Mmmm beer. It reminds me of Homer Simpson. I can’t remember drinking my first beer but I am sure I did not like it. As an underage teenager I quickly learned the effects that beer could have on one’s self. It intrigued me and I realized if I wanted to experience those effects I needed to get over my distaste for beer and learn to drink it.
Perhaps my intentions for developing a relationship with beer were dumb but nowadays I really love the taste of beer. In my university days I was big on local micro breweries. My favorite was Belle Gueule. I am sure there was another one but oddly enough I can’t remember. Then I started drinking the European types and settled on red, Rickard’s Red! If I ever find myself at a bar these days I opt for Sleeman.I know I have gotten boring.
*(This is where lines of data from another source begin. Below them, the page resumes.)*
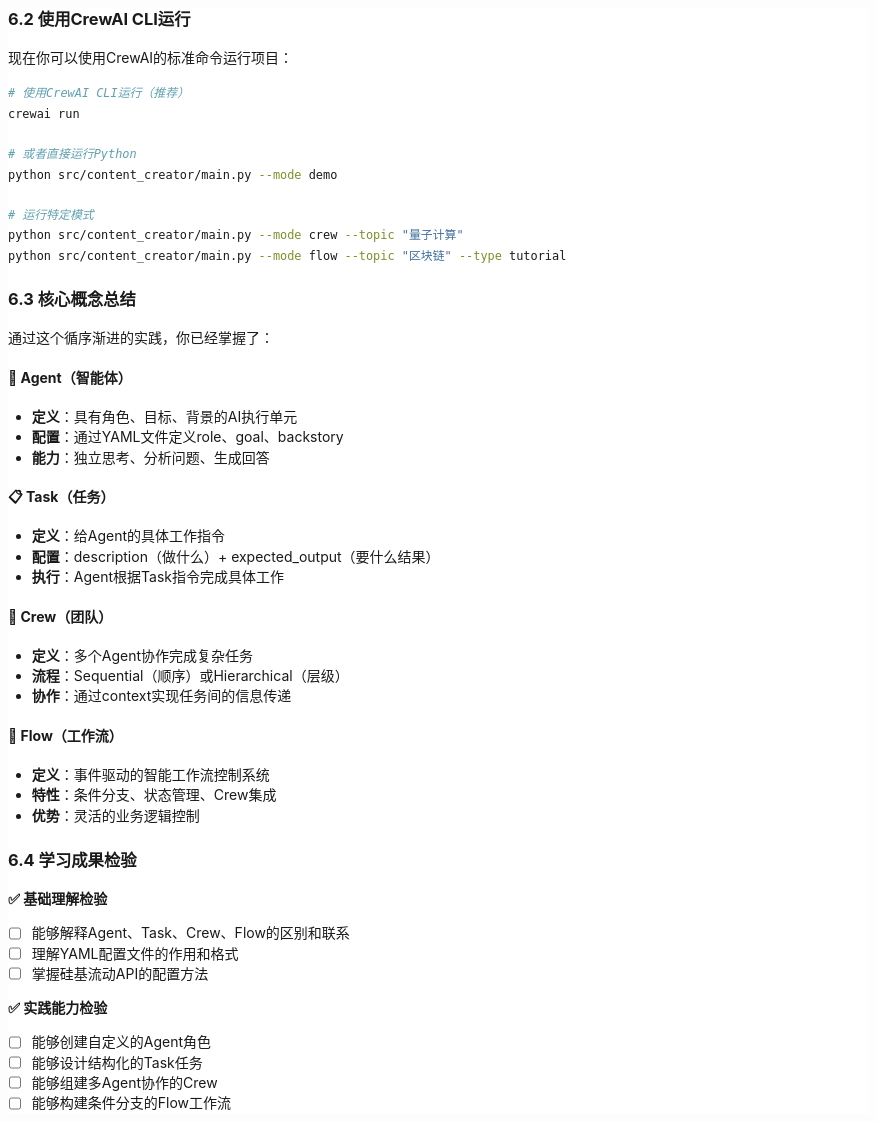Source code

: ### 6.2 使用CrewAI CLI运行

现在你可以使用CrewAI的标准命令运行项目：

```bash
# 使用CrewAI CLI运行（推荐）
crewai run

# 或者直接运行Python
python src/content_creator/main.py --mode demo

# 运行特定模式
python src/content_creator/main.py --mode crew --topic "量子计算"
python src/content_creator/main.py --mode flow --topic "区块链" --type tutorial
```

### 6.3 核心概念总结

通过这个循序渐进的实践，你已经掌握了：

#### 🤖 Agent（智能体）
- **定义**：具有角色、目标、背景的AI执行单元
- **配置**：通过YAML文件定义role、goal、backstory
- **能力**：独立思考、分析问题、生成回答

#### 📋 Task（任务）
- **定义**：给Agent的具体工作指令
- **配置**：description（做什么）+ expected_output（要什么结果）
- **执行**：Agent根据Task指令完成具体工作

#### 🏰 Crew（团队）
- **定义**：多个Agent协作完成复杂任务
- **流程**：Sequential（顺序）或Hierarchical（层级）
- **协作**：通过context实现任务间的信息传递

#### 🌊 Flow（工作流）
- **定义**：事件驱动的智能工作流控制系统
- **特性**：条件分支、状态管理、Crew集成
- **优势**：灵活的业务逻辑控制

### 6.4 学习成果检验

**✅ 基础理解检验**
- [ ] 能够解释Agent、Task、Crew、Flow的区别和联系
- [ ] 理解YAML配置文件的作用和格式
- [ ] 掌握硅基流动API的配置方法

**✅ 实践能力检验**
- [ ] 能够创建自定义的Agent角色
- [ ] 能够设计结构化的Task任务
- [ ] 能够组建多Agent协作的Crew
- [ ] 能够构建条件分支的Flow工作流

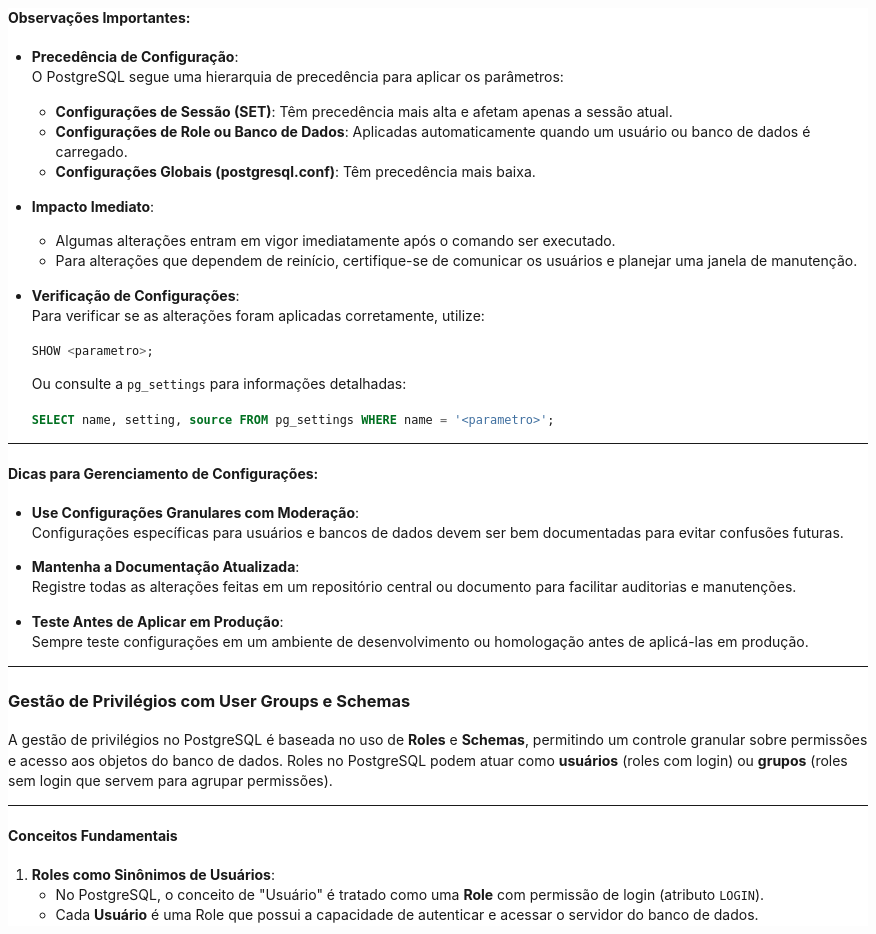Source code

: 
#### Observações Importantes:

- **Precedência de Configuração**:  
  O PostgreSQL segue uma hierarquia de precedência para aplicar os parâmetros:  
  - **Configurações de Sessão (SET)**: Têm precedência mais alta e afetam apenas a sessão atual.  
  - **Configurações de Role ou Banco de Dados**: Aplicadas automaticamente quando um usuário ou banco de dados é carregado.  
  - **Configurações Globais (postgresql.conf)**: Têm precedência mais baixa.

- **Impacto Imediato**:  
  - Algumas alterações entram em vigor imediatamente após o comando ser executado.  
  - Para alterações que dependem de reinício, certifique-se de comunicar os usuários e planejar uma janela de manutenção.

- **Verificação de Configurações**:  
  Para verificar se as alterações foram aplicadas corretamente, utilize:  
  ```sql
  SHOW <parametro>;
  ```
  Ou consulte a `pg_settings` para informações detalhadas:  
  ```sql
  SELECT name, setting, source FROM pg_settings WHERE name = '<parametro>';
  ```

---

#### Dicas para Gerenciamento de Configurações:

- **Use Configurações Granulares com Moderação**:  
  Configurações específicas para usuários e bancos de dados devem ser bem documentadas para evitar confusões futuras.

- **Mantenha a Documentação Atualizada**:  
  Registre todas as alterações feitas em um repositório central ou documento para facilitar auditorias e manutenções.

- **Teste Antes de Aplicar em Produção**:  
  Sempre teste configurações em um ambiente de desenvolvimento ou homologação antes de aplicá-las em produção.

---

### Gestão de Privilégios com User Groups e Schemas

A gestão de privilégios no PostgreSQL é baseada no uso de **Roles** e **Schemas**, permitindo um controle granular sobre permissões e acesso aos objetos do banco de dados. Roles no PostgreSQL podem atuar como **usuários** (roles com login) ou **grupos** (roles sem login que servem para agrupar permissões).

---

#### Conceitos Fundamentais

1. **Roles como Sinônimos de Usuários**:  
   - No PostgreSQL, o conceito de "Usuário" é tratado como uma **Role** com permissão de login (atributo `LOGIN`).  
   - Cada **Usuário** é uma Role que possui a capacidade de autenticar e acessar o servidor do banco de dados.
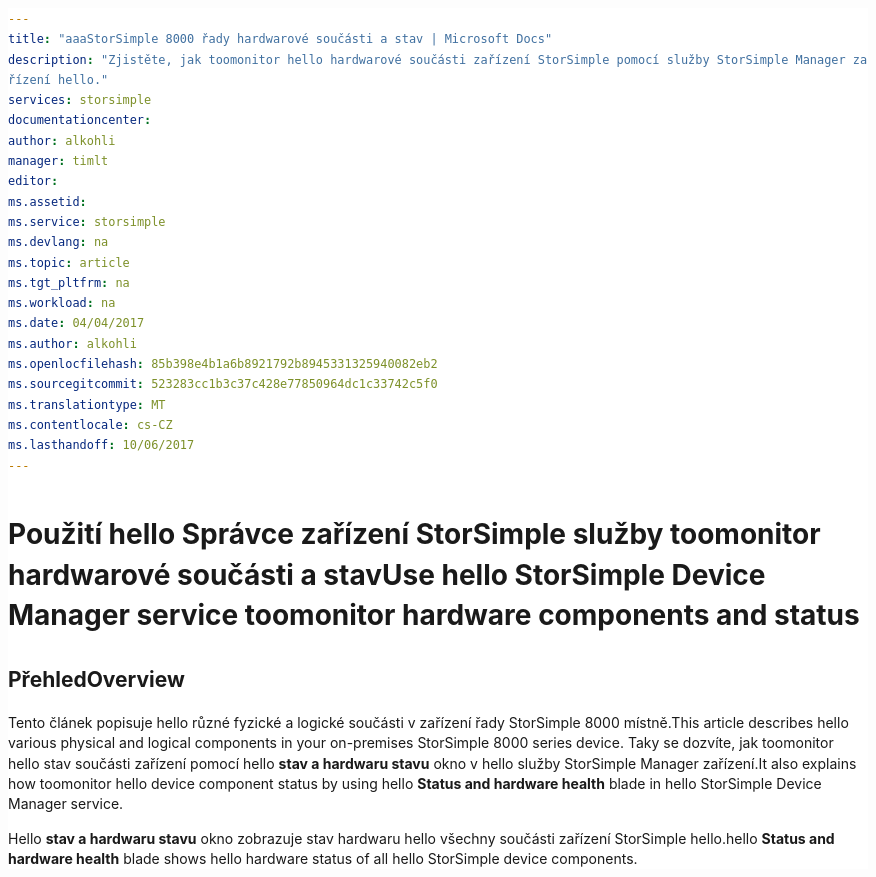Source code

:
 ```yaml
---
title: "aaaStorSimple 8000 řady hardwarové součásti a stav | Microsoft Docs"
description: "Zjistěte, jak toomonitor hello hardwarové součásti zařízení StorSimple pomocí služby StorSimple Manager zařízení hello."
services: storsimple
documentationcenter: 
author: alkohli
manager: timlt
editor: 
ms.assetid: 
ms.service: storsimple
ms.devlang: na
ms.topic: article
ms.tgt_pltfrm: na
ms.workload: na
ms.date: 04/04/2017
ms.author: alkohli
ms.openlocfilehash: 85b398e4b1a6b8921792b8945331325940082eb2
ms.sourcegitcommit: 523283cc1b3c37c428e77850964dc1c33742c5f0
ms.translationtype: MT
ms.contentlocale: cs-CZ
ms.lasthandoff: 10/06/2017
---
```

# <a name="use-hello-storsimple-device-manager-service-toomonitor-hardware-components-and-status"></a><span data-ttu-id="1db42-103">Použití hello Správce zařízení StorSimple služby toomonitor hardwarové součásti a stav</span><span class="sxs-lookup"><span data-stu-id="1db42-103">Use hello StorSimple Device Manager service toomonitor hardware components and status</span></span>
## <a name="overview"></a><span data-ttu-id="1db42-104">Přehled</span><span class="sxs-lookup"><span data-stu-id="1db42-104">Overview</span></span>
<span data-ttu-id="1db42-105">Tento článek popisuje hello různé fyzické a logické součásti v zařízení řady StorSimple 8000 místně.</span><span class="sxs-lookup"><span data-stu-id="1db42-105">This article describes hello various physical and logical components in your on-premises StorSimple 8000 series device.</span></span> <span data-ttu-id="1db42-106">Taky se dozvíte, jak toomonitor hello stav součásti zařízení pomocí hello **stav a hardwaru stavu** okno v hello služby StorSimple Manager zařízení.</span><span class="sxs-lookup"><span data-stu-id="1db42-106">It also explains how toomonitor hello device component status by using hello **Status and hardware health** blade in hello StorSimple Device Manager service.</span></span>

<span data-ttu-id="1db42-107">Hello **stav a hardwaru stavu** okno zobrazuje stav hardwaru hello všechny součásti zařízení StorSimple hello.</span><span class="sxs-lookup"><span data-stu-id="1db42-107">hello **Status and hardware health** blade shows hello hardware status of all hello StorSimple device components.</span></span>
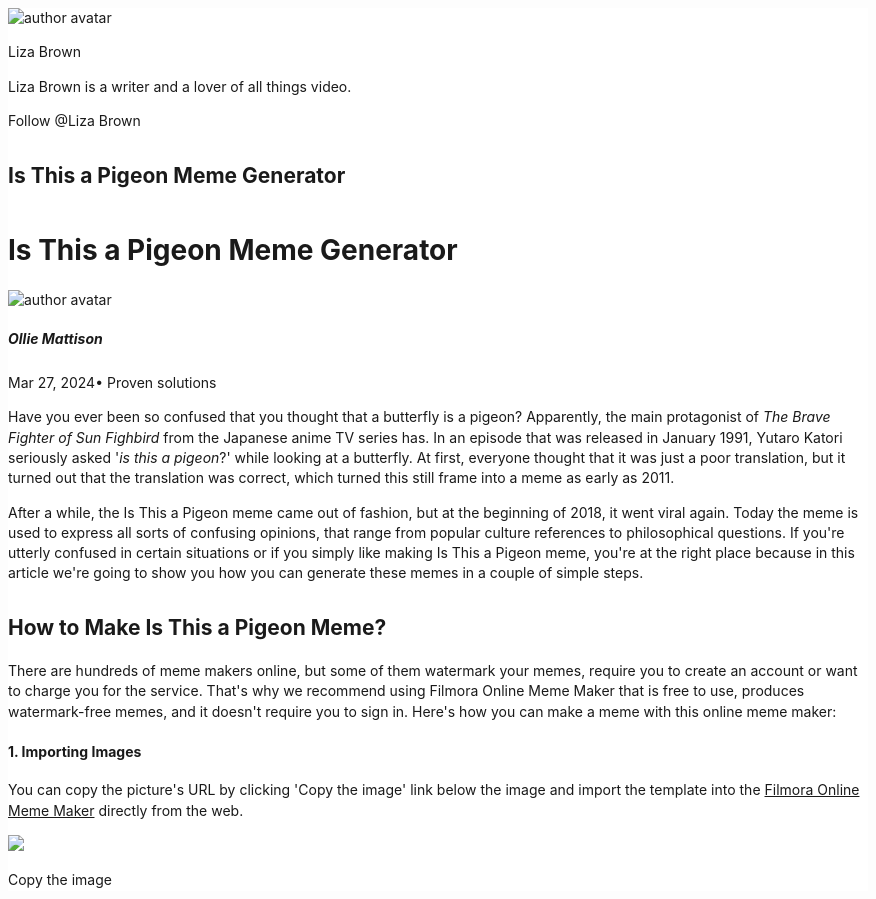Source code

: ![author avatar](https://lh5.googleusercontent.com/-AIMmjowaFs4/AAAAAAAAAAI/AAAAAAAAABc/Y5UmwDaI7HU/s250-c-k/photo.jpg)

Liza Brown

Liza Brown is a writer and a lover of all things video.

Follow @Liza Brown

<ins class="adsbygoogle"
     style="display:block"
     data-ad-format="autorelaxed"
     data-ad-client="ca-pub-7571918770474297"
     data-ad-slot="1223367746"></ins>

## Is This a Pigeon Meme Generator

# Is This a Pigeon Meme Generator

![author avatar](https://images.wondershare.com/filmora/article-images/ollie-mattison.jpg)

##### Ollie Mattison

 Mar 27, 2024• Proven solutions

 Have you ever been so confused that you thought that a butterfly is a pigeon? Apparently, the main protagonist of _The Brave Fighter of Sun Fighbird_ from the Japanese anime TV series has. In an episode that was released in January 1991, Yutaro Katori seriously asked '_is this a pigeon_?' while looking at a butterfly. At first, everyone thought that it was just a poor translation, but it turned out that the translation was correct, which turned this still frame into a meme as early as 2011.

 After a while, the Is This a Pigeon meme came out of fashion, but at the beginning of 2018, it went viral again. Today the meme is used to express all sorts of confusing opinions, that range from popular culture references to philosophical questions. If you're utterly confused in certain situations or if you simply like making Is This a Pigeon meme, you're at the right place because in this article we're going to show you how you can generate these memes in a couple of simple steps.

## How to Make Is This a Pigeon Meme?

 There are hundreds of meme makers online, but some of them watermark your memes, require you to create an account or want to charge you for the service. That's why we recommend using Filmora Online Meme Maker that is free to use, produces watermark-free memes, and it doesn't require you to sign in. Here's how you can make a meme with this online meme maker:

#### 1\. Importing Images

 You can copy the picture's URL by clicking 'Copy the image' link below the image and import the template into the [Filmora Online Meme Maker](https://tools.techidaily.com/wondershare/filmora/download/) directly from the web.

![](https://images.wondershare.com/filmora/article-images/this-is-a-pigeon.png)

Copy the image
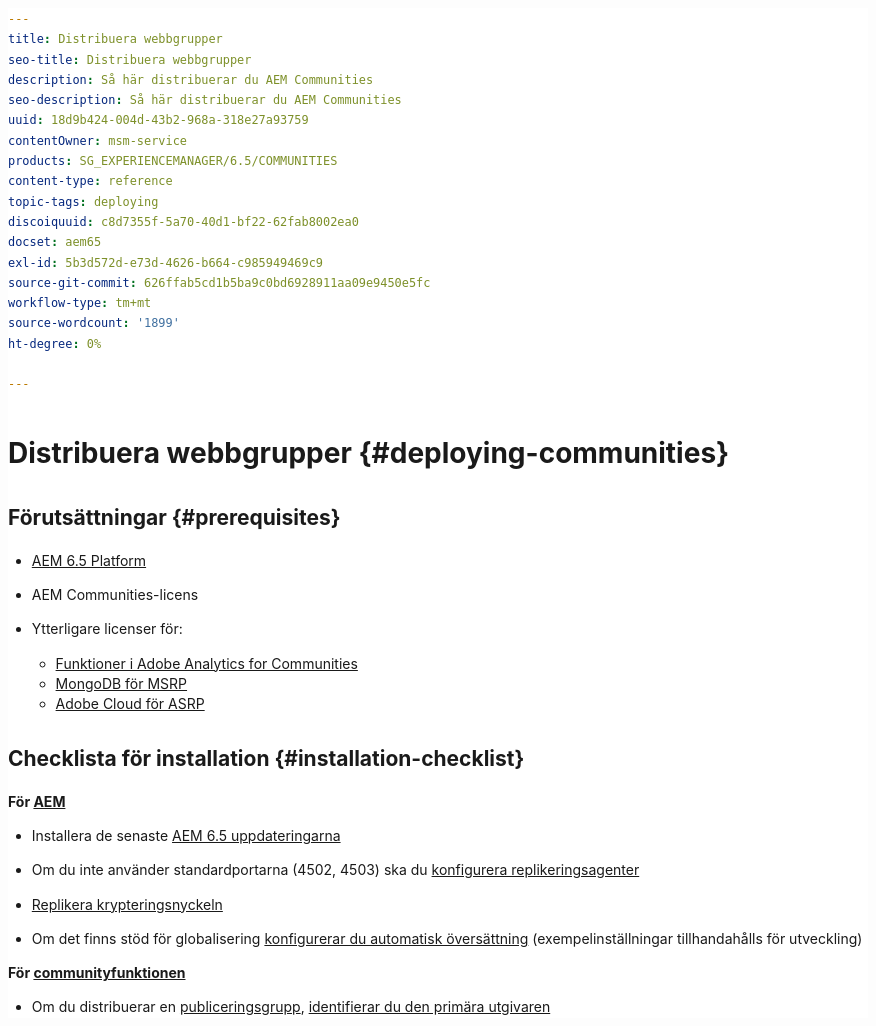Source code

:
 ```yaml
---
title: Distribuera webbgrupper
seo-title: Distribuera webbgrupper
description: Så här distribuerar du AEM Communities
seo-description: Så här distribuerar du AEM Communities
uuid: 18d9b424-004d-43b2-968a-318e27a93759
contentOwner: msm-service
products: SG_EXPERIENCEMANAGER/6.5/COMMUNITIES
content-type: reference
topic-tags: deploying
discoiquuid: c8d7355f-5a70-40d1-bf22-62fab8002ea0
docset: aem65
exl-id: 5b3d572d-e73d-4626-b664-c985949469c9
source-git-commit: 626ffab5cd1b5ba9c0bd6928911aa09e9450e5fc
workflow-type: tm+mt
source-wordcount: '1899'
ht-degree: 0%

---
```


# Distribuera webbgrupper {#deploying-communities}

## Förutsättningar {#prerequisites}

* [AEM 6.5 Platform](/help/sites-deploying/deploy.md)

* AEM Communities-licens

* Ytterligare licenser för:

   * [Funktioner i Adobe Analytics for Communities](/help/communities/analytics.md)
   * [MongoDB för MSRP](/help/communities/msrp.md)
   * [Adobe Cloud för ASRP](/help/communities/asrp.md)

## Checklista för installation {#installation-checklist}

**För  [AEM](/help/sites-deploying/deploy.md#what-is-aem)**

* Installera de senaste [AEM 6.5 uppdateringarna](#aem64updates)

* Om du inte använder standardportarna (4502, 4503) ska du [konfigurera replikeringsagenter](#replication-agents-on-author)
* [Replikera krypteringsnyckeln](#replicate-the-crypto-key)
* Om det finns stöd för globalisering [konfigurerar du automatisk översättning](/help/sites-administering/translation.md)
(exempelinställningar tillhandahålls för utveckling)

**För  [communityfunktionen](/help/communities/overview.md)**

* Om du distribuerar en [publiceringsgrupp](/help/sites-deploying/recommended-deploys.md#tarmk-farm), [identifierar du den primära utgivaren](#primary-publisher)

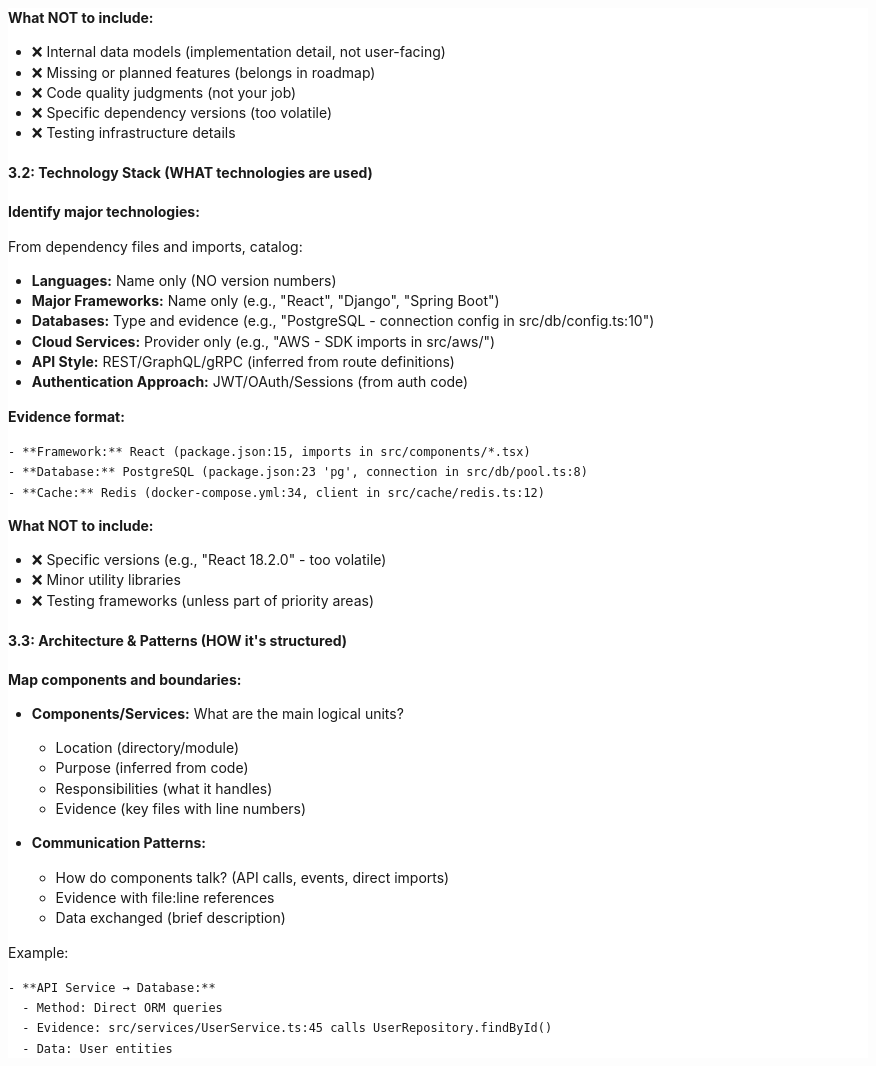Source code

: **What NOT to include:**

- ❌ Internal data models (implementation detail, not user-facing)
- ❌ Missing or planned features (belongs in roadmap)
- ❌ Code quality judgments (not your job)
- ❌ Specific dependency versions (too volatile)
- ❌ Testing infrastructure details

#### 3.2: Technology Stack (WHAT technologies are used)

**Identify major technologies:**

From dependency files and imports, catalog:

- **Languages:** Name only (NO version numbers)
- **Major Frameworks:** Name only (e.g., "React", "Django", "Spring Boot")
- **Databases:** Type and evidence (e.g., "PostgreSQL - connection config in src/db/config.ts:10")
- **Cloud Services:** Provider only (e.g., "AWS - SDK imports in src/aws/")
- **API Style:** REST/GraphQL/gRPC (inferred from route definitions)
- **Authentication Approach:** JWT/OAuth/Sessions (from auth code)

**Evidence format:**

```text
- **Framework:** React (package.json:15, imports in src/components/*.tsx)
- **Database:** PostgreSQL (package.json:23 'pg', connection in src/db/pool.ts:8)
- **Cache:** Redis (docker-compose.yml:34, client in src/cache/redis.ts:12)
```

**What NOT to include:**

- ❌ Specific versions (e.g., "React 18.2.0" - too volatile)
- ❌ Minor utility libraries
- ❌ Testing frameworks (unless part of priority areas)

#### 3.3: Architecture & Patterns (HOW it's structured)

**Map components and boundaries:**

- **Components/Services:** What are the main logical units?
  - Location (directory/module)
  - Purpose (inferred from code)
  - Responsibilities (what it handles)
  - Evidence (key files with line numbers)

- **Communication Patterns:**
  - How do components talk? (API calls, events, direct imports)
  - Evidence with file:line references
  - Data exchanged (brief description)

Example:

```text
- **API Service → Database:**
  - Method: Direct ORM queries
  - Evidence: src/services/UserService.ts:45 calls UserRepository.findById()
  - Data: User entities
```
Nutritionally speaking, there is nothing healthy about beer. It contains calories derived from sugar alcohols which do not contribute to a healthy diet. Consider beer a treat and not an everyday thing. In fact, it’s worth reminding readers that the recommended daily intake for beer for women is a 12 ounce bottle and for men it’s 2 bottles. Drinking more than recommended is associated with increase risk for many diseases.
A bottle of beer could set you back between 100-200 calories. Not good if you are trying to watch the waistline. Everybody has their vices. Beer and alcoholic beverages are vices just like cheesecake, chips and chocolate. I’ve said it before and I will say it again, everything in moderation is the way to go.
I truly do love the taste of beer but I don’t need the extra calories or the loopy feeling I get from drinking 1 bottle. To most people, this will amount to blasphemy but keep in mind I do try to set an example. I drink non-alcoholic beer. It tastes great and it costs me 50 calories a bottle. Nothing beats a tasty non-alcoholic beer on a hot summer day hanging out with friends.